Des jeunes quittent Shanghai pour la campagne afin de s’y faire rééduquer (photo Roland Depierre)
Si la Révolution Culturelle démarre à Pékin (1966) et reste pilotée par le Groupe dirigeant de la capitale, le mouvement éclate en mille organisations querelleuses et jalouses de leur autonomie. Il s’étend à tout le territoire, tant dans le monde universitaire qu’au sein des banlieues industrielles. Shanghai, la mal aimée du régime, va s’enflammer idéologiquement et se désintégrer politiquement. Elle voit s’affronter Gardes Rouges et Rebelles Ecarlates par milliers, dans une véritable guerre civile. On y proclamera même « la Commune de Shanghai » (1967), héritière de la Commune de Paris de 1871. Trois des membres de la « Bande des Quatre » étant de Shanghai, la ville se posera en bastion du radicalisme sectaire, après la chute de Lin Biao et de Chen Boda. Son passé la désigne comme la ville où la bourgeoisie chinoise a connu son âge d’or, c’est donc sur ses quais et dans ses usines que « la lutte des classes » sera la plus violente, aboutissant à un régime totalitaire, militarisé et brutal.

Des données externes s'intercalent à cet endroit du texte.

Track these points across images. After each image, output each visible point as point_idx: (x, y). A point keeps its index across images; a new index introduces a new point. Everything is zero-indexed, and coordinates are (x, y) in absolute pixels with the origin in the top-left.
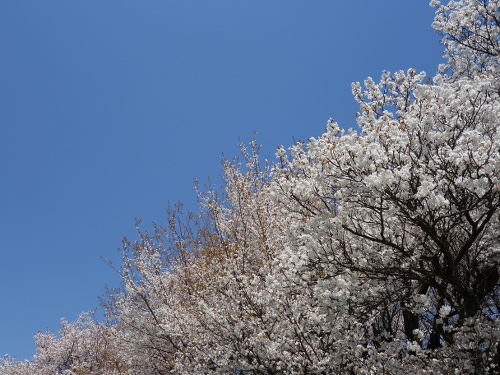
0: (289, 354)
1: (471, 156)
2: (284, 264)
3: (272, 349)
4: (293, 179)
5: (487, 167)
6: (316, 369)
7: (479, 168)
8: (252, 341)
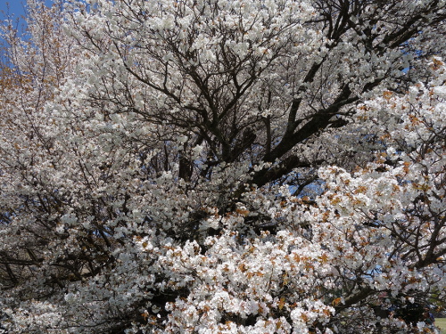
0: (72, 182)
1: (241, 21)
2: (64, 95)
3: (57, 177)
4: (88, 15)
5: (251, 33)
6: (94, 195)
7: (244, 32)
8: (37, 169)
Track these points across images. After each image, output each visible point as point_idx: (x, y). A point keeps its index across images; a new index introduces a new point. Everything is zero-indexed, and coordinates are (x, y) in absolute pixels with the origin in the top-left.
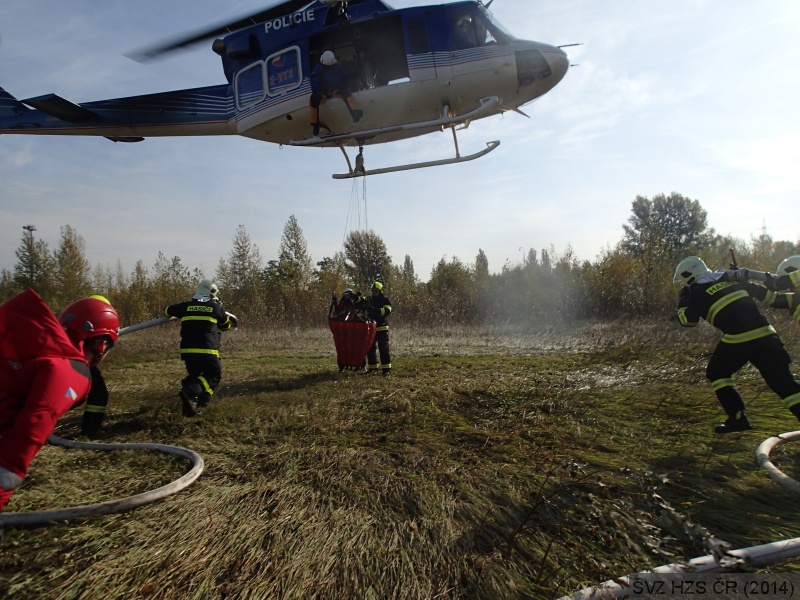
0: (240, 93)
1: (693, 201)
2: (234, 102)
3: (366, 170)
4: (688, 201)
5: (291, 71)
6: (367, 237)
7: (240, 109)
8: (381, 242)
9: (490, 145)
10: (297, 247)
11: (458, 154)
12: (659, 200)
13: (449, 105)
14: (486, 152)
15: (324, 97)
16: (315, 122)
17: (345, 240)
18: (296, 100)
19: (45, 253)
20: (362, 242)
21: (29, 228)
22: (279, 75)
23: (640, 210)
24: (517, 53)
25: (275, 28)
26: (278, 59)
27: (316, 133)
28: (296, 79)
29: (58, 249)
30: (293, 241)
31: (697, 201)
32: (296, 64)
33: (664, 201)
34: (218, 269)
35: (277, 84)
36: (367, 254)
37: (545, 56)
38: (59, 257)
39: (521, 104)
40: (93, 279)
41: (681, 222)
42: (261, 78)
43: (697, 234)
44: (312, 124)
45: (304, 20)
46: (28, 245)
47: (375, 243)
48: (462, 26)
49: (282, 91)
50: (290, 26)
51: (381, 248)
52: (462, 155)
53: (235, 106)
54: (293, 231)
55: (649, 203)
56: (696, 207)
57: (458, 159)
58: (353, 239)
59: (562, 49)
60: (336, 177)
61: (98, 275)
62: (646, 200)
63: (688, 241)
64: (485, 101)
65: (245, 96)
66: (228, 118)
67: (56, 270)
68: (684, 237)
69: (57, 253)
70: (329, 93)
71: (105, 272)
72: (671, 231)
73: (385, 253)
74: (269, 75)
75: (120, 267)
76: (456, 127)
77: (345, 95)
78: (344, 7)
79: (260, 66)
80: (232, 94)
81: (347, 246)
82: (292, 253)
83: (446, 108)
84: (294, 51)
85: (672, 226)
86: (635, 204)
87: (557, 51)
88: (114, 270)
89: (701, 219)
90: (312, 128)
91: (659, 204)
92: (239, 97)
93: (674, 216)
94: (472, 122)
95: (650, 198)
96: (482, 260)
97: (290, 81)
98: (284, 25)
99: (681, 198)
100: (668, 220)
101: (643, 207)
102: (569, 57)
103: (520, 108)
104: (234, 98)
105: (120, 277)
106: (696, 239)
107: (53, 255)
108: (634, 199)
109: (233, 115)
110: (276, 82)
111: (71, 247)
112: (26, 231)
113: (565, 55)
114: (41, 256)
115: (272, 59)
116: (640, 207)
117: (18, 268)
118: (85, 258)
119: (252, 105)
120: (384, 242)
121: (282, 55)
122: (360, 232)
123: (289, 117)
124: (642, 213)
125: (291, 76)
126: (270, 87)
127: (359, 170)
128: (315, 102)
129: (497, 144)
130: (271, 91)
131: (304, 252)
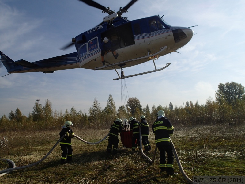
0: (80, 54)
1: (239, 84)
2: (78, 57)
3: (125, 76)
4: (237, 84)
5: (95, 45)
6: (134, 99)
7: (80, 59)
8: (138, 101)
9: (167, 65)
10: (112, 103)
11: (156, 69)
12: (227, 84)
13: (150, 51)
14: (166, 67)
15: (106, 52)
16: (103, 61)
17: (128, 100)
18: (97, 55)
19: (41, 107)
20: (133, 101)
21: (38, 100)
22: (92, 47)
23: (221, 88)
24: (173, 31)
25: (91, 32)
26: (91, 42)
27: (104, 64)
28: (97, 47)
29: (45, 106)
30: (111, 101)
31: (240, 84)
32: (97, 43)
33: (229, 84)
34: (89, 110)
35: (91, 50)
36: (134, 105)
37: (183, 31)
38: (45, 109)
39: (177, 49)
40: (54, 114)
41: (236, 91)
42: (86, 49)
43: (242, 94)
44: (102, 62)
45: (100, 28)
46: (37, 105)
47: (137, 101)
48: (153, 24)
49: (93, 52)
50: (95, 31)
51: (138, 102)
52: (157, 69)
53: (79, 58)
54: (111, 99)
55: (224, 85)
56: (240, 86)
57: (156, 70)
58: (130, 100)
59: (190, 28)
60: (114, 79)
61: (55, 113)
62: (223, 85)
63: (239, 97)
64: (162, 49)
65: (81, 55)
66: (77, 62)
67: (44, 112)
68: (237, 96)
69: (44, 107)
70: (108, 51)
71: (57, 112)
72: (233, 94)
73: (140, 104)
74: (89, 47)
75: (61, 111)
76: (154, 59)
77: (113, 51)
78: (111, 22)
79: (86, 44)
80: (78, 55)
81: (128, 102)
82: (111, 105)
83: (149, 52)
84: (96, 38)
85: (233, 92)
86: (219, 86)
87: (188, 29)
88: (60, 112)
89: (242, 90)
90: (102, 63)
91: (228, 85)
92: (80, 55)
93: (233, 89)
94: (159, 57)
95: (224, 84)
96: (171, 105)
97: (95, 48)
98: (93, 31)
99: (235, 83)
100: (231, 91)
101: (222, 87)
102: (193, 31)
103: (177, 51)
104: (78, 56)
105: (61, 114)
106: (242, 96)
107: (43, 108)
108: (219, 84)
109: (78, 61)
110: (91, 49)
111: (48, 105)
112: (37, 101)
113: (192, 30)
114: (40, 108)
115: (89, 42)
116: (221, 87)
117: (34, 112)
118: (52, 109)
119: (83, 58)
120: (139, 101)
121: (93, 40)
122: (132, 98)
123: (95, 60)
124: (222, 89)
125: (95, 47)
126: (89, 51)
127: (123, 77)
128: (103, 54)
129: (170, 64)
130: (89, 52)
131: (114, 105)
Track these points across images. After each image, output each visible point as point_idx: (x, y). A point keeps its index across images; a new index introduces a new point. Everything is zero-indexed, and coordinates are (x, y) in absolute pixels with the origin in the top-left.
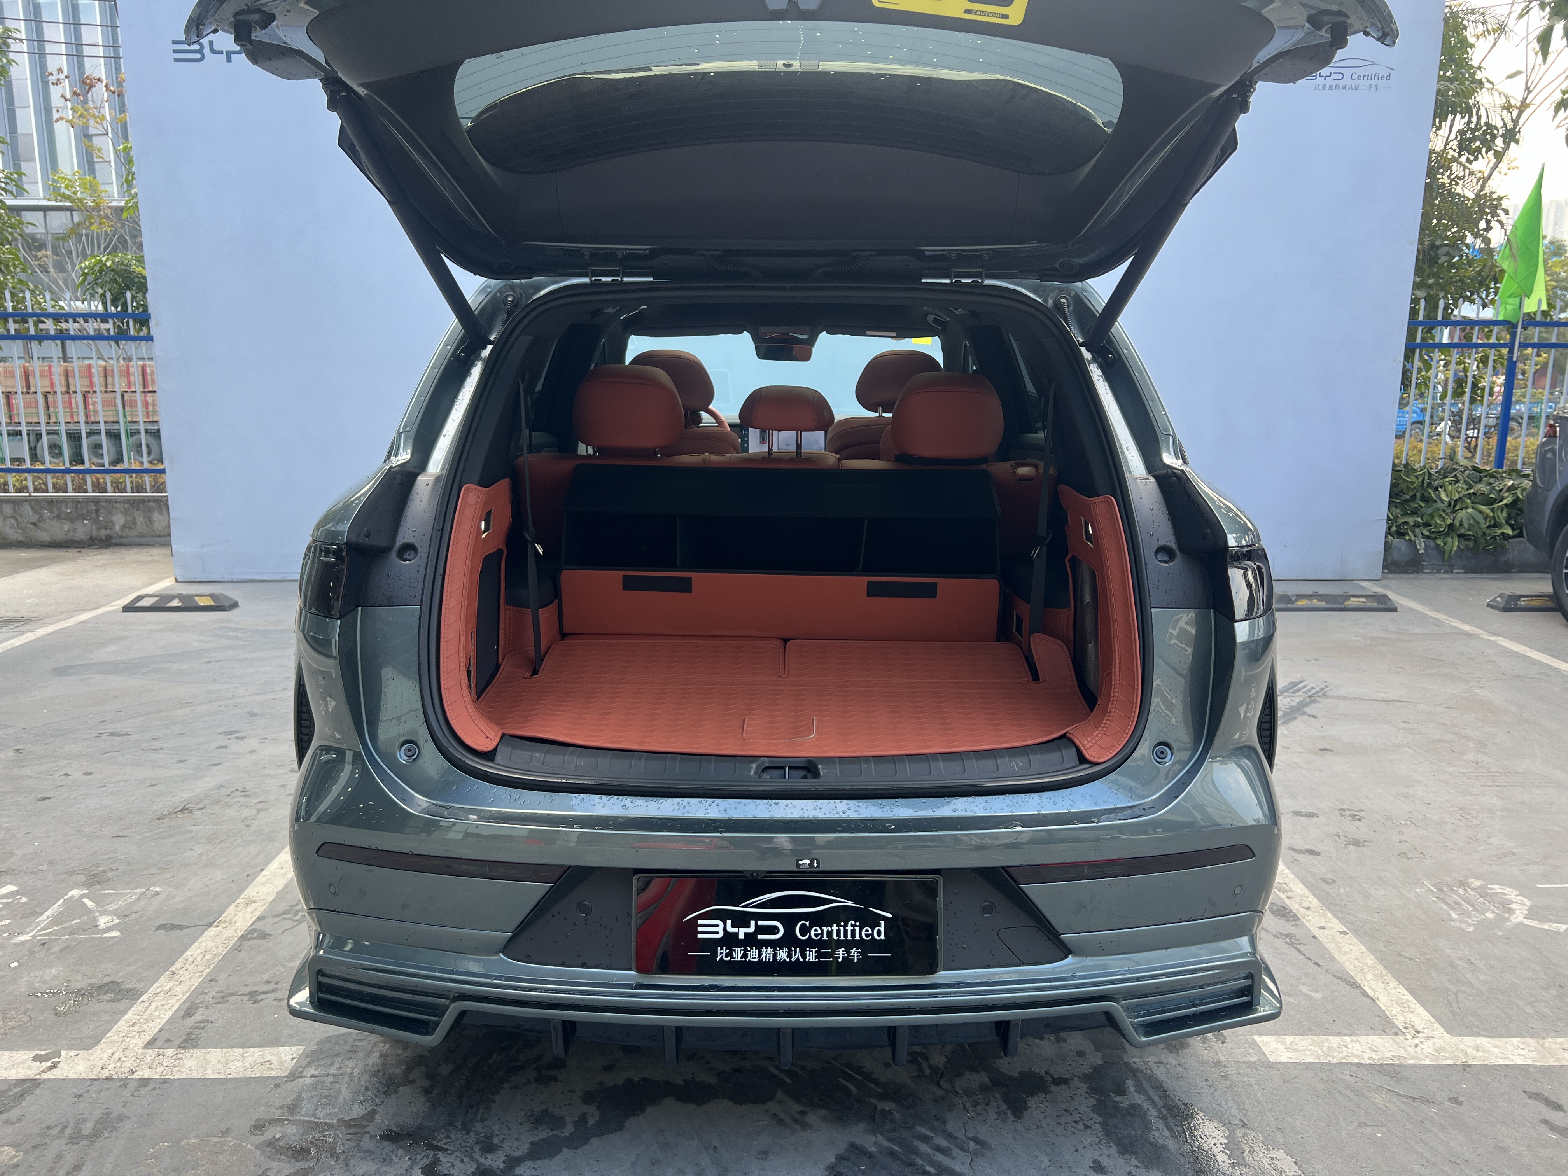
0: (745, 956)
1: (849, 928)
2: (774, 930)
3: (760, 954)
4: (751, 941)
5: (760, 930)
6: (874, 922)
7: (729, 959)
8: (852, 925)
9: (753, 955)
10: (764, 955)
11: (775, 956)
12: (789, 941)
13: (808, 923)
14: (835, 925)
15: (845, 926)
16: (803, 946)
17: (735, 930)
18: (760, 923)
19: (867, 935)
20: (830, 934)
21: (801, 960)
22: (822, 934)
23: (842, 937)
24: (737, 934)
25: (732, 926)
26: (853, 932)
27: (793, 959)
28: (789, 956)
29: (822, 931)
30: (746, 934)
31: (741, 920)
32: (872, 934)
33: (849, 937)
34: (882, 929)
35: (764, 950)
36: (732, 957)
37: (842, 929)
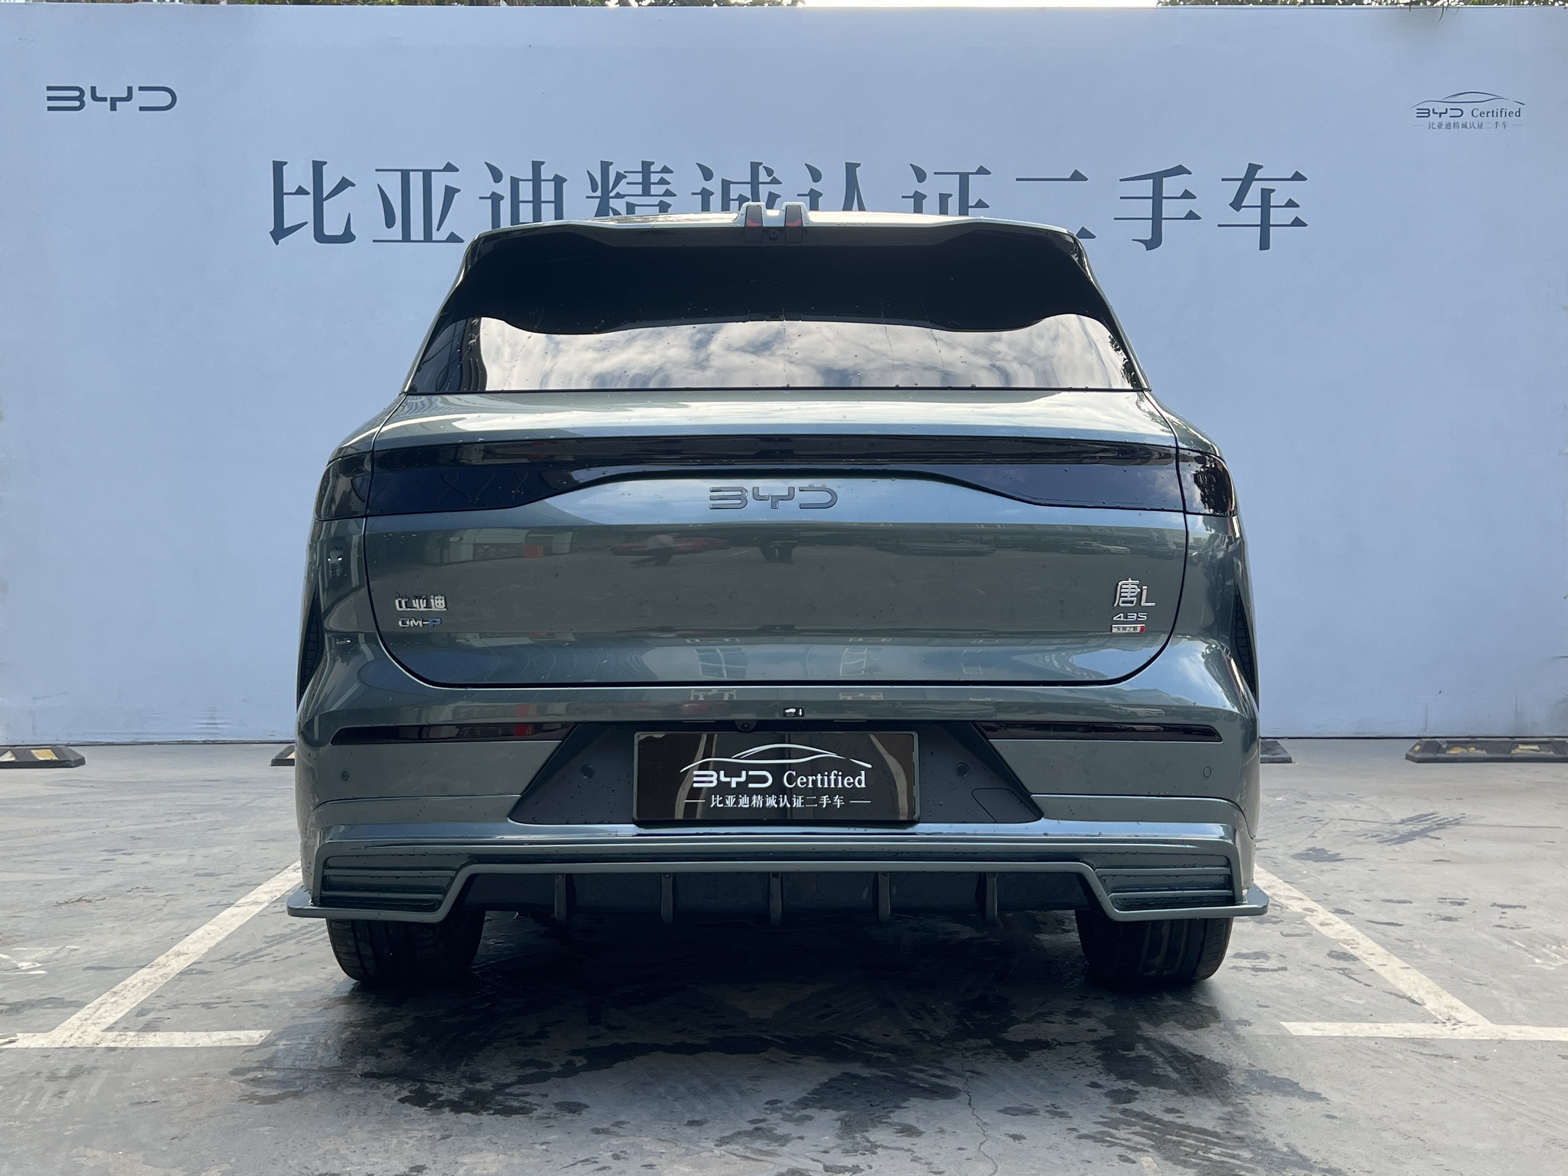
0: (737, 802)
1: (832, 777)
2: (764, 779)
3: (751, 801)
4: (742, 790)
5: (750, 779)
6: (854, 771)
7: (722, 805)
8: (835, 775)
9: (744, 802)
10: (754, 802)
11: (764, 802)
12: (777, 789)
13: (794, 773)
14: (819, 775)
15: (829, 776)
16: (790, 793)
17: (728, 779)
18: (751, 773)
19: (849, 784)
20: (815, 782)
21: (789, 806)
22: (807, 783)
23: (826, 786)
24: (730, 783)
25: (725, 776)
26: (836, 781)
27: (781, 805)
28: (778, 803)
29: (808, 780)
30: (737, 783)
31: (733, 770)
32: (854, 783)
33: (833, 786)
34: (863, 778)
35: (754, 797)
36: (725, 804)
37: (826, 778)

Notre exposé partira de situations vécues à partir de la mort de Mao pour en retrouver le fil chronologique mais aussi les enjeux de la dernière utopie égalitariste du XXe siècle. Elle prétendait réduire les trois différences, entre paysans et ouvriers, ville et campagne, entre travail manuel et activité intellectuelle, mais ne sombra-t-elle pas dans une lutte à mort entre les vieux dirigeants ? La question de son sens, de sa portée et de son bilan reste ouverte pour les historiens.